Saved entries
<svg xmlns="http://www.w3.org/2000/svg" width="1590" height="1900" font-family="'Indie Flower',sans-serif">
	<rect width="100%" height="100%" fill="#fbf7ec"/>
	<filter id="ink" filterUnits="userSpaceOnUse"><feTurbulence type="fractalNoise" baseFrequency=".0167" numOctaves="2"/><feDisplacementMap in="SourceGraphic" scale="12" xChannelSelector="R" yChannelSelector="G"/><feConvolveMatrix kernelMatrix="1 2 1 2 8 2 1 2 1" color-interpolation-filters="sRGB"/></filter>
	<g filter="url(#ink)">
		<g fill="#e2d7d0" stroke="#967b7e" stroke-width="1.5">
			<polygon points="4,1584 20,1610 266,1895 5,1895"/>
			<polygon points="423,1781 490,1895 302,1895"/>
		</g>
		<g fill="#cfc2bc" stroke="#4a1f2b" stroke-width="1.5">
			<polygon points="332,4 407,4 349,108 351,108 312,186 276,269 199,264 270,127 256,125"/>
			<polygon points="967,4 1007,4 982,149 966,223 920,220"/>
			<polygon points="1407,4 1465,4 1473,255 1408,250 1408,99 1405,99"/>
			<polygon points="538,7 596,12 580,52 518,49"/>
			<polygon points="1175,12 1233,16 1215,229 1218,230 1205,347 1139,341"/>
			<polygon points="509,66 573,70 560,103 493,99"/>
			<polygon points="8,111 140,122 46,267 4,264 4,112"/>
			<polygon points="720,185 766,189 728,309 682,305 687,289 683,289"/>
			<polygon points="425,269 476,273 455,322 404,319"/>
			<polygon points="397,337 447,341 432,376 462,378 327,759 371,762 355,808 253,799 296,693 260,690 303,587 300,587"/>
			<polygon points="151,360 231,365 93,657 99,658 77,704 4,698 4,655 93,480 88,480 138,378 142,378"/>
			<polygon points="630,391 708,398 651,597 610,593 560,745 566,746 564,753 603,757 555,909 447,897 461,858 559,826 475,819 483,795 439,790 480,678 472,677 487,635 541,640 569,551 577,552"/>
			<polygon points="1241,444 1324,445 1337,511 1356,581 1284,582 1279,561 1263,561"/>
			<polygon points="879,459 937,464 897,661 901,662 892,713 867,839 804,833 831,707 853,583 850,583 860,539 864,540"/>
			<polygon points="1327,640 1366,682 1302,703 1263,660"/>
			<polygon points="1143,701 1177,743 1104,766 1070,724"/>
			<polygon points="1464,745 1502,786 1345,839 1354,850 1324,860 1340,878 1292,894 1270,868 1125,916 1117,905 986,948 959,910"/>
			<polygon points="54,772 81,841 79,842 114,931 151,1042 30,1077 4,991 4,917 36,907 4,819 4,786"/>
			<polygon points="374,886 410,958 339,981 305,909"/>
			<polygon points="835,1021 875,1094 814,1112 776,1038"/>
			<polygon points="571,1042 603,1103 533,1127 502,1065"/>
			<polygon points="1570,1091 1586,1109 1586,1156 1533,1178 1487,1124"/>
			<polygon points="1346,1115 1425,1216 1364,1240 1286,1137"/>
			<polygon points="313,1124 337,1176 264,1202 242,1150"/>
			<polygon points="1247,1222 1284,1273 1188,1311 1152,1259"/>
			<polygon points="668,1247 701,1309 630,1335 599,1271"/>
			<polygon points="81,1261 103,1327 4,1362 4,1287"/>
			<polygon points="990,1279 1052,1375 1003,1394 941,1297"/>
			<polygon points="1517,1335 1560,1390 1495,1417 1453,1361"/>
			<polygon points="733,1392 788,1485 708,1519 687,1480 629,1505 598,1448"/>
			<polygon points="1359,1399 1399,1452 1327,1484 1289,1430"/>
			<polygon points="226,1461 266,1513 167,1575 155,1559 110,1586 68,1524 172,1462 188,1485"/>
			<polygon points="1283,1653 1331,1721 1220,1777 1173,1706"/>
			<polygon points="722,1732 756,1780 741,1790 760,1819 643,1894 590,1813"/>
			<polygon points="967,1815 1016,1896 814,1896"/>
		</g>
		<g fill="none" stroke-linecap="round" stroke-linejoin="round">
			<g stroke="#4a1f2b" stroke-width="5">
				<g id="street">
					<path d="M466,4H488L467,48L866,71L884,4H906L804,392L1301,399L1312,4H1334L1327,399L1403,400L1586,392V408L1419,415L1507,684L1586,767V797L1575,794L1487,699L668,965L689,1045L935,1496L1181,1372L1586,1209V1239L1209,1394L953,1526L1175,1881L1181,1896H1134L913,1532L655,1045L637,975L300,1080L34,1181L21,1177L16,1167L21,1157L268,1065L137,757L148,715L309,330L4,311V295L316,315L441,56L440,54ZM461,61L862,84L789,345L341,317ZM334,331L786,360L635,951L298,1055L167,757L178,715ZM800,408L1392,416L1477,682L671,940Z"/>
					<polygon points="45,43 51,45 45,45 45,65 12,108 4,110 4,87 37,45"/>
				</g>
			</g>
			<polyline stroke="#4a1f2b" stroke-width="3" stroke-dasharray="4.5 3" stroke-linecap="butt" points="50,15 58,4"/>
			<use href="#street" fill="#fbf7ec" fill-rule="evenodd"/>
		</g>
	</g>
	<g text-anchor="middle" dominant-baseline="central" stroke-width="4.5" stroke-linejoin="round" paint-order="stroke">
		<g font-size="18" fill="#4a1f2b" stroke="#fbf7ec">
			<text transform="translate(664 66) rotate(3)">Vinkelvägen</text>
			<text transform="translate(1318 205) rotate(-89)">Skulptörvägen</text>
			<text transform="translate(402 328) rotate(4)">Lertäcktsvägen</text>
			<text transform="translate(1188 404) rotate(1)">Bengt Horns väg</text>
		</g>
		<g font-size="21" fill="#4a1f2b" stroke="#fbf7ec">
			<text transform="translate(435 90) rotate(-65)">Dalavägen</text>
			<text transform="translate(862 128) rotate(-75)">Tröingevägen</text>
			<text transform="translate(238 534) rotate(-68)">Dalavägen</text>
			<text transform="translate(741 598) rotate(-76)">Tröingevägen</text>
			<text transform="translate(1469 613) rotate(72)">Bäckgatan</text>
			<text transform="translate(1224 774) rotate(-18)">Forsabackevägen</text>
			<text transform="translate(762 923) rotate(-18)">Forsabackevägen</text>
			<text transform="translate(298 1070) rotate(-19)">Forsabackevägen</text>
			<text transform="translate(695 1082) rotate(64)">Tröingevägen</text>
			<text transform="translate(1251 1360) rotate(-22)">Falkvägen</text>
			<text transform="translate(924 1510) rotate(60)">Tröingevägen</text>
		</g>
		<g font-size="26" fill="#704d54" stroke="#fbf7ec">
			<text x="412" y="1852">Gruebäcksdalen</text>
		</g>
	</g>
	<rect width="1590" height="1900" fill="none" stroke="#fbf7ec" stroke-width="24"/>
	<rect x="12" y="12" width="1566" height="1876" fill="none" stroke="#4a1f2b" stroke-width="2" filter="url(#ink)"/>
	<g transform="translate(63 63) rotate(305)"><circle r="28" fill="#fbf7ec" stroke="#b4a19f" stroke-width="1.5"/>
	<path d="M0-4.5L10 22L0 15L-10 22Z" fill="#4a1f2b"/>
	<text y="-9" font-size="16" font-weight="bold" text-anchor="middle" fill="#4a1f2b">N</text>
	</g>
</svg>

WORK REQUIRED » What is needed is each line from the records with the word "middle" in it.

ANSWER TO THE PROBLEM »
	<g text-anchor="middle" dominant-baseline="central" stroke-width="4.5" stroke-linejoin="round" paint-order="stroke">
	<text y="-9" font-size="16" font-weight="bold" text-anchor="middle" fill="#4a1f2b">N</text>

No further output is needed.